[WHAT YOU SHOULD DO] Where does the word "ctrl" show up in the records? Copy every line that holds it.

━━━━━ PROVIDED RECORDS ━━━━━

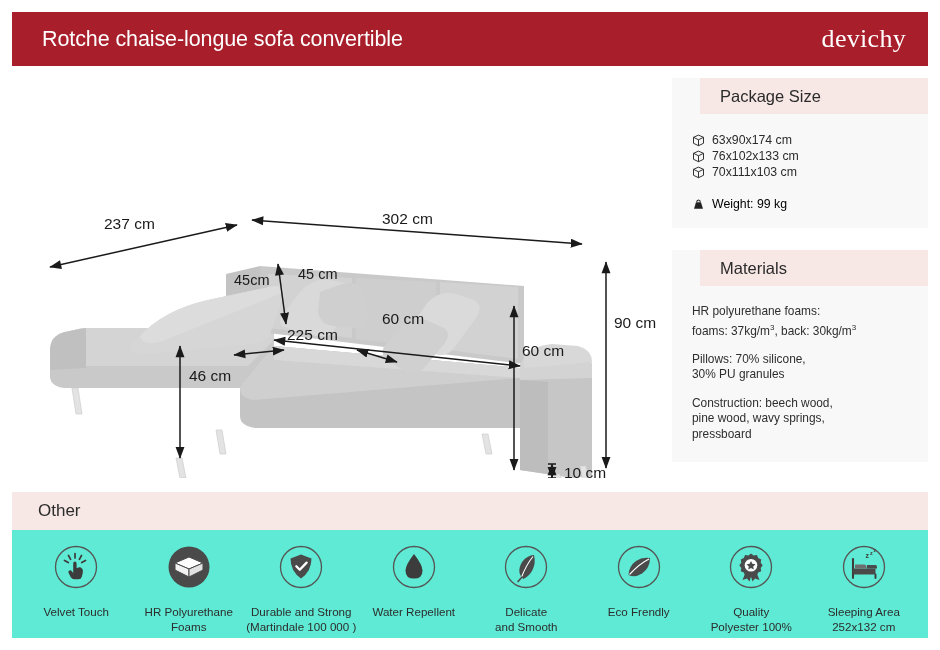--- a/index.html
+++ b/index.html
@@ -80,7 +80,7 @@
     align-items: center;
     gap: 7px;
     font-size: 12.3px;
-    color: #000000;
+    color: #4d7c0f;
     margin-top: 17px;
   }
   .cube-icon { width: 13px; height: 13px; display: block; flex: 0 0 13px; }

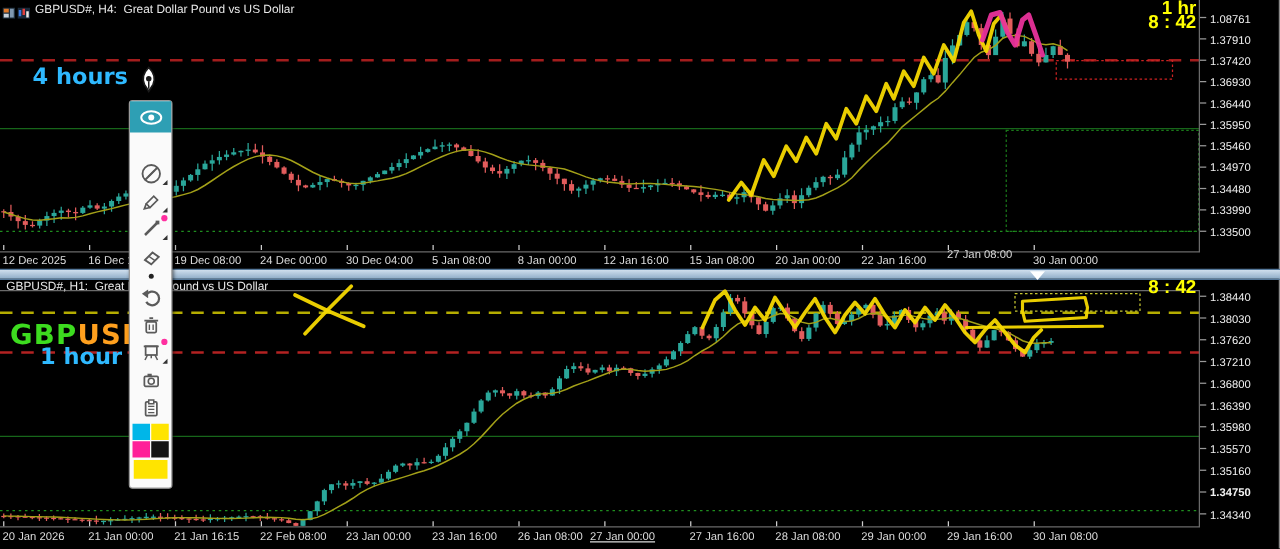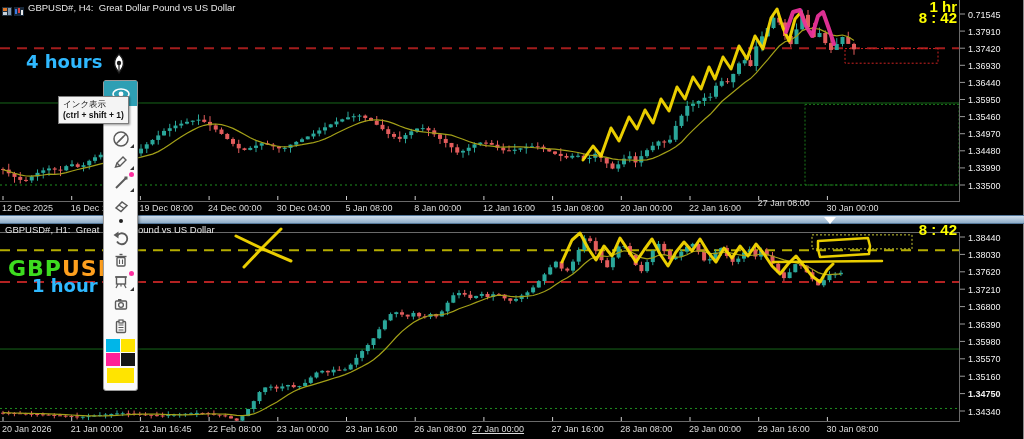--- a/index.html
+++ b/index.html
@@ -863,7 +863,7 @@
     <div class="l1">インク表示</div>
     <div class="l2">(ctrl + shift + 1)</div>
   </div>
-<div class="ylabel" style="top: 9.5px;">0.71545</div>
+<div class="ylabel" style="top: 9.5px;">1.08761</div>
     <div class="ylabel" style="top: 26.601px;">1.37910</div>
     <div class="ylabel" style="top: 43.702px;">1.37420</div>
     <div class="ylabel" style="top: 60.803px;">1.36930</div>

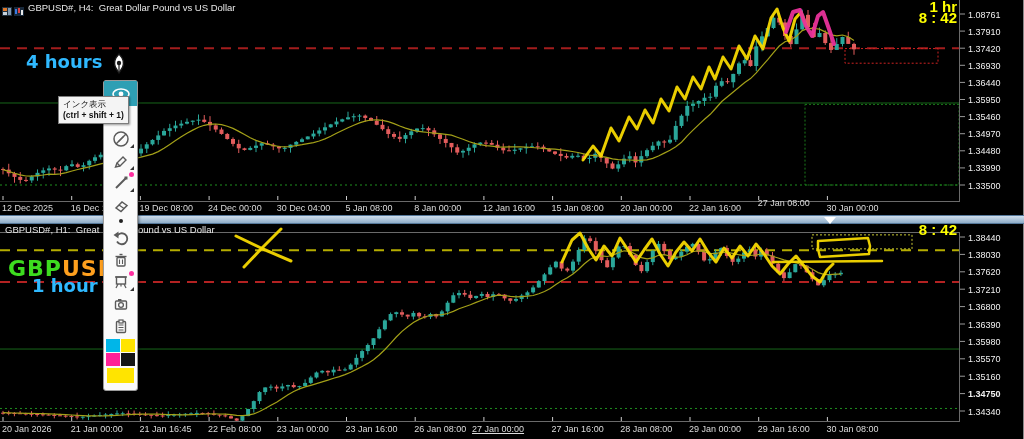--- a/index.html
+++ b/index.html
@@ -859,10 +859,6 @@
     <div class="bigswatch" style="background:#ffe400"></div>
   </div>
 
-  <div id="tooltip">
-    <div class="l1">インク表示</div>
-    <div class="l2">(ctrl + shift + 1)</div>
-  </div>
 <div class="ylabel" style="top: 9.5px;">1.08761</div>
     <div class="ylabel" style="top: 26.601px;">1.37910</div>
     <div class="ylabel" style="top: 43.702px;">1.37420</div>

━━━━━

[FINAL ANSWER]
     <div class="l2">(ctrl + shift + 1)</div>
-    <div class="l2">(ctrl + shift + 1)</div>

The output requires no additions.